The basic templates usage in classes is similar to the functions one. Assume you have a class that handles an integer

``````class my_class {
public:
explicit my_class(int val) : m_val(val) {}
void print_val() const { std::cout << m_val << std::endl; }
[[nodiscard]] int get() const { return m_val; }
void set(int val) { m_val = val; }

int m_val;
};
``````

Now, to make this function also handle a float, double, std::string, and char, you’ll have to create 4 more separate classes, with 4 different names.

Why can’t you just create 4 different classes with the same name, like we did with the functions?

unlike functions, there is no such a thing “class overloading”, for a simple reason: At compile time, the compiler don’t know which class you refer to, and which class you want to create. The error you’ll get for trying define the same class name twice or more: “`Redefinition of 'class_name'`”.

To archive a single class that handle a single variable of different type every time you have several options:

1. Use templates.
2. Use std::variant (which is also implemented using template).

I'll show here the solution using templates, because std::variant is not in the scope of this series (I might talk about it in a future independent post).
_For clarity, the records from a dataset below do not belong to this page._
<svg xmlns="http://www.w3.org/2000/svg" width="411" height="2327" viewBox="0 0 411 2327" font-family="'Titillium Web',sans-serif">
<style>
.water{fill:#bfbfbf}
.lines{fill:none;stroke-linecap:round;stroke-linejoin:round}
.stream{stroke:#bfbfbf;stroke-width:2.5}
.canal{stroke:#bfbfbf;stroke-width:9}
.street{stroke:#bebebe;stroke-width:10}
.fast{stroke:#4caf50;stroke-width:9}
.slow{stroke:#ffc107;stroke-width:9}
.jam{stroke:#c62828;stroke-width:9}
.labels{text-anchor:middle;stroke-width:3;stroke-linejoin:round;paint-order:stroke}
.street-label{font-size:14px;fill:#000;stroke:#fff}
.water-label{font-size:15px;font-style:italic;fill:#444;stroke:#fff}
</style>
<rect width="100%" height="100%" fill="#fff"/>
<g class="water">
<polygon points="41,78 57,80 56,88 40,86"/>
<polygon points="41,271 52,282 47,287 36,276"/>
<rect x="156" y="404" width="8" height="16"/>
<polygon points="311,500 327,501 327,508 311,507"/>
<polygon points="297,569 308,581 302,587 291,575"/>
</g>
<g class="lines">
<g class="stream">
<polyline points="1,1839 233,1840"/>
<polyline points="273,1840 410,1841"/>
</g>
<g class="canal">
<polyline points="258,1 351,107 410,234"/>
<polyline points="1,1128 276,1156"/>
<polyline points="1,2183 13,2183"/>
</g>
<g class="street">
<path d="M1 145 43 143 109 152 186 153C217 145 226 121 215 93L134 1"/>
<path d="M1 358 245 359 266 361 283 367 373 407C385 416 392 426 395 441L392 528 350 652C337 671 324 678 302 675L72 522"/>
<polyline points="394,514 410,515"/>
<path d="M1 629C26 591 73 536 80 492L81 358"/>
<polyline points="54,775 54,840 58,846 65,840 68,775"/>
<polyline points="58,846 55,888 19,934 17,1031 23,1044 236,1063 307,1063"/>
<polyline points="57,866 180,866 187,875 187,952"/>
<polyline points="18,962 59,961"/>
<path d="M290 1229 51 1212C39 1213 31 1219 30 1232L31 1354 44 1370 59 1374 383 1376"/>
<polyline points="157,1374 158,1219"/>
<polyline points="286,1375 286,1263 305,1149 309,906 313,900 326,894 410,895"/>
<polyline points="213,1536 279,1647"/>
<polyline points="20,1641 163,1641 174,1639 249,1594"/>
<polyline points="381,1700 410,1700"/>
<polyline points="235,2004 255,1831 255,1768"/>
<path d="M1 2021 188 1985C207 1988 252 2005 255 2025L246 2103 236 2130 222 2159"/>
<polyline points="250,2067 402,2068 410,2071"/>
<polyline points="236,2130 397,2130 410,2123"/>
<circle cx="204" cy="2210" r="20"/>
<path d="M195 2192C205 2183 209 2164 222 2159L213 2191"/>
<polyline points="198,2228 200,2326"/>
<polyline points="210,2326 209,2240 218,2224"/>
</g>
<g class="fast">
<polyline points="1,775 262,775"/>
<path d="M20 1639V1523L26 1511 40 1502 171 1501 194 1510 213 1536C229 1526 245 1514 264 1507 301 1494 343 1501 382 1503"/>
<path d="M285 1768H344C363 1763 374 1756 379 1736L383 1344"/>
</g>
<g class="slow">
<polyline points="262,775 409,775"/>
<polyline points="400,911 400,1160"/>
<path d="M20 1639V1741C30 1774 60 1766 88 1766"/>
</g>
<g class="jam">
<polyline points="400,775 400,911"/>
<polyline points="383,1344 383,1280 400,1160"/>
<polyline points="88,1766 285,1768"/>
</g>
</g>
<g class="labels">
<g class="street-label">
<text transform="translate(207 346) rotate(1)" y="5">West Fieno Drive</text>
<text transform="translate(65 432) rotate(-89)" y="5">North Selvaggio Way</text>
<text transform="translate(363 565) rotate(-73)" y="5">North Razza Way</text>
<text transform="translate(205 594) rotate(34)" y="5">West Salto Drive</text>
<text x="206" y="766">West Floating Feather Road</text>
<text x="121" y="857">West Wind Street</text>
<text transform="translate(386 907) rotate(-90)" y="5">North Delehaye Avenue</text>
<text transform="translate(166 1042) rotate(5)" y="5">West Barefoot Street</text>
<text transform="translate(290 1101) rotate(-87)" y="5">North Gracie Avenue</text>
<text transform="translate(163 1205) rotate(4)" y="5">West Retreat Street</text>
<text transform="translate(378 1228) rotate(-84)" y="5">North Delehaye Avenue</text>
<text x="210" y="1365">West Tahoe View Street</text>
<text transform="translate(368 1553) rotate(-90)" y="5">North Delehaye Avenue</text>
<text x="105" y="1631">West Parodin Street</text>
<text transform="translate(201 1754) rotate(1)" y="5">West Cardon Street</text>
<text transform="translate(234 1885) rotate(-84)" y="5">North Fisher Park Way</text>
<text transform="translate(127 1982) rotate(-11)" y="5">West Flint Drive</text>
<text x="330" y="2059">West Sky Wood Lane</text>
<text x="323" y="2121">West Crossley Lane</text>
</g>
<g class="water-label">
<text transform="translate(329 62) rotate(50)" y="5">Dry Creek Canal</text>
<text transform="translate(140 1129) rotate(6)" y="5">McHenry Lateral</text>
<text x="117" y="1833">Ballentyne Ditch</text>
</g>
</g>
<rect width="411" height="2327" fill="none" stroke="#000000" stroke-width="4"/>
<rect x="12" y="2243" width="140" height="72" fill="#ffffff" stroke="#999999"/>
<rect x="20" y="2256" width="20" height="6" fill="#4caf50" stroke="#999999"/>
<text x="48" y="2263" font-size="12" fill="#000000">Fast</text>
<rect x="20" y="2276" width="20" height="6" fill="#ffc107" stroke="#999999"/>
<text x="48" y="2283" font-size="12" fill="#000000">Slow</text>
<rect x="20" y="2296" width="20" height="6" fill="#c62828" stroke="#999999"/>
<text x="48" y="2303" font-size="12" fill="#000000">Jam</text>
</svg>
``````template <typename T>
class my_class {
public:
explicit my_class(T val) : m_val(val) {}
void print_val() const { std::cout << m_val << std::endl; }
[[nodiscard]] T get() const { return m_val; }
void set(T val) { m_val = val; }

T m_val;
};

int main() {
my_class<int> mc_i(5);
my_class<double> mc_d(3.6);

return EXIT_SUCCESS;
}
``````

## Class Specializations Behind The Scenes

Same as in the functions, for every new type usage of this class, the compiler will generate a complete class specialization. In our case:

``````template <typename T>
class my_class {
public:
explicit my_class(T val) : m_val(val) {}
void print_val() const { std::cout << m_val << std::endl; }
[[nodiscard]] T get() const { return m_val; }
void set(T val) { m_val = val; }

T m_val;
};

// Integer specialization
template<>
class my_class<int> {
public:
explicit my_class(int val) : m_val(val) {}
void print_val() const { std::cout << m\_val << std::endl; }
[[nodiscard]] int get() const { return m_val; }
void set(int val) { m_val = val; }

int m_val;
};

// Double specialization
template<>
class my_class<double> {
public:
explicit my_class(double val) : m_val(val) {}
void print_val() const { std::cout << m_val << std::endl; }
[[nodiscard]] double get() const { return m_val; }
void set(double val) { m_val = val; }

double m_val;
};
``````

This way the compiler can make the decision which my_class specialization you refer to in your code.

## Class Specializations Deduction

Since the class’s CTOR signature is different for every specialization, you don’t have to explicitly mention the class type:

``````int main() {
my_class mc_i(5); // Integer specialization
my_class mc_l(5l); // Long specialization
my_class mc_d(5.0); // Double specialization
my_class mc_f(5.f); // Float specialization

return EXIT_SUCCESS;
}
``````

However, to use a CTOR that doesn’t have a unique signature for an specialization, you’ll still have to explicitly mention the type:

``````// my_class::my_class() {}

int main() {
// my_class mc_i; // Deduction failure: "No viable constructor or deduction guide for deduction of template arguments of 'my_class'"
my_class<int> mc_i; // Integer specialization

return EXIT_SUCCESS;}
``````

# Conclusion

This is all for the first part of basic templates usage. You are more than welcome to share your thoughts about templates and the instantiations. Personally, it took me long time to agree with the way the compiler copy the class for every different type of usage, back in the days it just seemed to me like a huge waste of code memory. Today I think it’s better than slow down performances in order to deduce the types at run time.